In total, 25 different MADD variants have been reported in 34 individuals [1,2,3,4]. They include 11 missense, 6 nonsense, 3 frameshfit, 4 splice, and one large deletion (encompassing exons 11 to 24). Variants were scattered across the coding region with no hot-spot exons. In this study, we identified three new MADD variants including two protein truncating [c.2620 C > T (p.Arg874 Ter) and c.4321delC (p.Gln1441ArgfsTer46)] and one missense [c.4307 G > A (p.Arg1436Gln)]. The two protein truncating variants are predicted to result in nonsense-mediated mRNA decay. On the other hand, the missense variant p.Arg1436Gln affects a highly conserved amino acid residue and was deemed deleterious by multiple bioinformatic tools. In addition, it was not found in our in-house database of >1500 exomes of Egyptian origin. Identification of more patients with this variant and future functional studies are warranted. This would help to confirm its pathogenicity. As such, we raise the total number of MADD disease-causing variants to 28 (Supplementary Table 4).

Among the reported variants, only four were recurrent including the p.Arg327* which was reported in 5 unrelated families, in the homozygous form in one family [3] and in the heterozygous state along with other variants in 4 families [1, 3]. Interestingly, all patients carrying the p.Arg327* were of European origin (Supplementary Table 3). The p.Arg327* is present in the heterozygous state in 47 normal individuals (MAF = 0.000029) according to gnomAD version 4, 45 of them were Europeans. Therefore, it is common and may be a founder MADD variant among Europeans. Another founder variant (c.2816+1 G > A) was described in 7 patients from 4 unrelated Arab-Muslim families [4]. Additionally, the p.Pro354Leu and p.Ser1213* variants were reported in the heterozygous state twice in two unrelated Europeans families each [1, 3]. Other variants are unique and appear to be private as each found in one family.

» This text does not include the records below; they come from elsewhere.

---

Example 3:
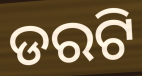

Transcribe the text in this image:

ଡରଟି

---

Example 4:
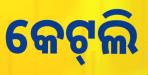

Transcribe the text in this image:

କେଟ୍‌ଲି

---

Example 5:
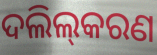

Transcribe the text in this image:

ଦଲିଲ୍‌କରଣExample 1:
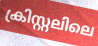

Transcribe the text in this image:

ക്രിസ്റ്റലിലെ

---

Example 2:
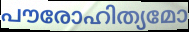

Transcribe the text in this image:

പൗരോഹിത്യമോ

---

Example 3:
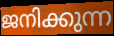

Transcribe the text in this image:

ജനിക്കുന്ന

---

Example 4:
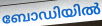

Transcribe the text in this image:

ബോഡിയിൽ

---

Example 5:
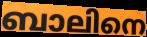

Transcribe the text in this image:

ബാലിനെ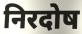
निरदोष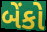
બેંકો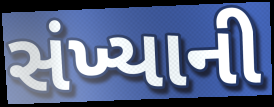
સંખ્યાની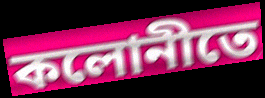
কলোনীতে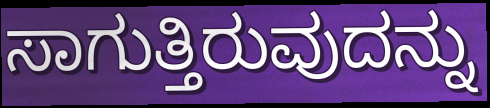
ಸಾಗುತ್ತಿರುವುದನ್ನು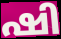
ഷിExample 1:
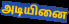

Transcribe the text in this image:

அடியினை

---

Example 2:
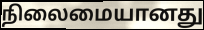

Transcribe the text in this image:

நிலைமையானது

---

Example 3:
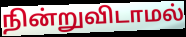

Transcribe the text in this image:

நின்றுவிடாமல்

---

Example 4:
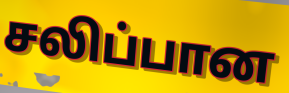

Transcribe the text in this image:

சலிப்பான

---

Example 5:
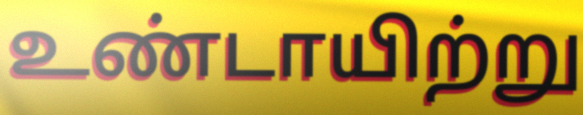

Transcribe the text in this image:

உண்டாயிற்று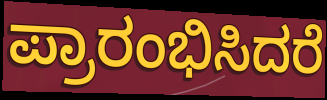
ಪ್ರಾರಂಭಿಸಿದರೆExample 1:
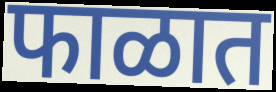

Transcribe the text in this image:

फाळात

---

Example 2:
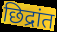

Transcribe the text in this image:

छिद्रांत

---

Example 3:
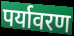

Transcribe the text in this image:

पर्यावरण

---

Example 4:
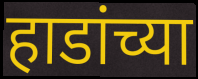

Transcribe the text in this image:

हाडांच्या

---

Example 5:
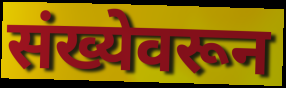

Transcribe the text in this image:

संख्येवरूनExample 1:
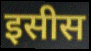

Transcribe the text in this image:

इसीस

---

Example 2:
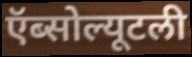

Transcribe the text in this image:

ऍब्सोल्यूटली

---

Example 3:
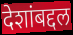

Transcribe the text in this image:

देशांबद्दल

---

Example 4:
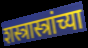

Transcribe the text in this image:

शस्त्रास्त्रांच्या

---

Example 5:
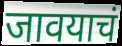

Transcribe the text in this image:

जावयाचं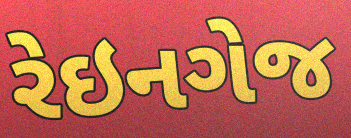
રેઇનગેજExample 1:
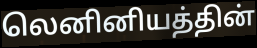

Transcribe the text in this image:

லெனினியத்தின்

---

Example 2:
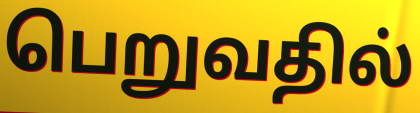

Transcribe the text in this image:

பெறுவதில்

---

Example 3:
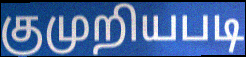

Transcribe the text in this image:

குமுறியபடி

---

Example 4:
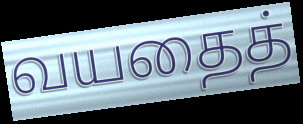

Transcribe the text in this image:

வயதைத்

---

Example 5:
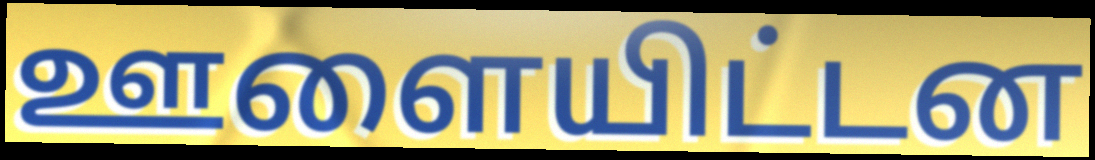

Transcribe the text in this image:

ஊளையிட்டனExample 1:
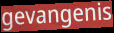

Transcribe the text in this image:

gevangenis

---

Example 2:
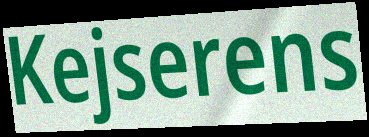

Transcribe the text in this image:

Kejserens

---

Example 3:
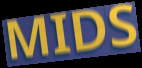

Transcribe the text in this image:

MIDS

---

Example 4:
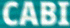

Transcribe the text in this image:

CABI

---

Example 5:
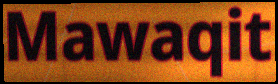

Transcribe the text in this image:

Mawaqit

Our results support the findings of Schneeberger and co-authors [3] and confirm the absence of phenotype-genotype correlations in patients with MADD variants. Missense variants were identified among many patients of the severe end [3]. Likewise, Patients 3 and 4 in our study harboring the missense variant c.4307 G > A (p.Arg1436Gln) presented with a severe neurological phenotype, multiple organ dysfunction and showed early lethality. In comparison, Patient 5 whom carried a homozygous nonsense variant in exon 15 displayed a relatively milder phenotype and longer survival.

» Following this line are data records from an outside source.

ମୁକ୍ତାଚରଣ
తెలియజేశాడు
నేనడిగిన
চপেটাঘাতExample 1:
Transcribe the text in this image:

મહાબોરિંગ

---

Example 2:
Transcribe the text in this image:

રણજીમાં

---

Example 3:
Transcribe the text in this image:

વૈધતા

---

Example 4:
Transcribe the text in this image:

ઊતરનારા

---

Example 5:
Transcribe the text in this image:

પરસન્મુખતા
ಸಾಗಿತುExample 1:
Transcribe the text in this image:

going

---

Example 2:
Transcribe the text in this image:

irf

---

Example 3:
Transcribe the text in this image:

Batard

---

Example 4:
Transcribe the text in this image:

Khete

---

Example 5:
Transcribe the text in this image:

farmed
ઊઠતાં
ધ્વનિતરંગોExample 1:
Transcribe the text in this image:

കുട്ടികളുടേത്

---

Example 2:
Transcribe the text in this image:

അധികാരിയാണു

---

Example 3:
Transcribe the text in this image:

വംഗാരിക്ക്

In conclusion, our report confirms the core phenotype associated with biallelic MADD variants. Additionally, our results suggest that patients with MADD variants are likely to have variable degrees of arthrogryposis, structural brain, congenital heart disease, and genital anomalies. The variability of the clinical phenotype of MADD poses challenges to genetic counseling and warrants a comprehensive clinical evaluation and long-term multidisciplinary follow-up of these individuals. Future studies will decipher the precise mechanisms through which MADD deficiency leads to arthrogryposis, genital anomalies and structural brain anomalies.